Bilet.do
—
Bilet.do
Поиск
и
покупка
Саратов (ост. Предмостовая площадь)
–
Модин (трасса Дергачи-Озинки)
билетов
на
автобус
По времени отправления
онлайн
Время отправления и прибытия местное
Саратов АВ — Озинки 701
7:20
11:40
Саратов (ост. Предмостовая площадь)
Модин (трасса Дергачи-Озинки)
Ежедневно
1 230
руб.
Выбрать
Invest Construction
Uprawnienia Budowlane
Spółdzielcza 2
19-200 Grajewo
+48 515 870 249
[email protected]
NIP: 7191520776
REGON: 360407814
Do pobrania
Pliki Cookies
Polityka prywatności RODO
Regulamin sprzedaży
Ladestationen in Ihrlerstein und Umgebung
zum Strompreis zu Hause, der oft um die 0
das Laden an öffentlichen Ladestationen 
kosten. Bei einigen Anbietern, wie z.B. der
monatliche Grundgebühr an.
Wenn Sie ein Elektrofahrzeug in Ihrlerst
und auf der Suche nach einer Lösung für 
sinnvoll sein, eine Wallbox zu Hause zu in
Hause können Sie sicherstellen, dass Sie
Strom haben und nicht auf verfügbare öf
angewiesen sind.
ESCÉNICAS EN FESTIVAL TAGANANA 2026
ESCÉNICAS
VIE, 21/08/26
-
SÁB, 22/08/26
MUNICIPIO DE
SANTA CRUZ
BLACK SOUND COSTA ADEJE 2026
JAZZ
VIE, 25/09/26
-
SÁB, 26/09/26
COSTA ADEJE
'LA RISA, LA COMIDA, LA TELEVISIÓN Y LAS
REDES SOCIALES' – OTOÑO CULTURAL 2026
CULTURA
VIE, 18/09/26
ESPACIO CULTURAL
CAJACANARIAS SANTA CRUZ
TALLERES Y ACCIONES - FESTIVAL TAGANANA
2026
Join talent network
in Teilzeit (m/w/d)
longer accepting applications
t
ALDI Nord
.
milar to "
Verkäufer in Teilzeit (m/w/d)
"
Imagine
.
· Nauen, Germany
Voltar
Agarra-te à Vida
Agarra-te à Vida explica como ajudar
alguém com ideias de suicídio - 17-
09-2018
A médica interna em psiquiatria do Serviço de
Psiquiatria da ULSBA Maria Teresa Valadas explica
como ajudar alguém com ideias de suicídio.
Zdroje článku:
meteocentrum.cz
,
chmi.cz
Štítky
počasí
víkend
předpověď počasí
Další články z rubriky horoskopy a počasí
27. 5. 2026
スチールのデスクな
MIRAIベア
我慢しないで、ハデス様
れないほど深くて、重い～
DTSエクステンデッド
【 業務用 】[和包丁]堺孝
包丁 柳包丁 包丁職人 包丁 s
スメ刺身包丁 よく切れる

::::

*TASK GOAL:*
Rewrite the material from its first line through the line containing "Ladestationen in Ihrlerstein und Umgebung", both included, with "Выбрать" replaced by "Купить" and everything else left unchanged.

*REPLY:*
Bilet.do
—
Bilet.do
Поиск
и
покупка
Саратов (ост. Предмостовая площадь)
–
Модин (трасса Дергачи-Озинки)
билетов
на
автобус
По времени отправления
онлайн
Время отправления и прибытия местное
Саратов АВ — Озинки 701
7:20
11:40
Саратов (ост. Предмостовая площадь)
Модин (трасса Дергачи-Озинки)
Ежедневно
1 230
руб.
Купить
Invest Construction
Uprawnienia Budowlane
Spółdzielcza 2
19-200 Grajewo
+48 515 870 249
[email protected]
NIP: 7191520776
REGON: 360407814
Do pobrania
Pliki Cookies
Polityka prywatności RODO
Regulamin sprzedaży
Ladestationen in Ihrlerstein und Umgebung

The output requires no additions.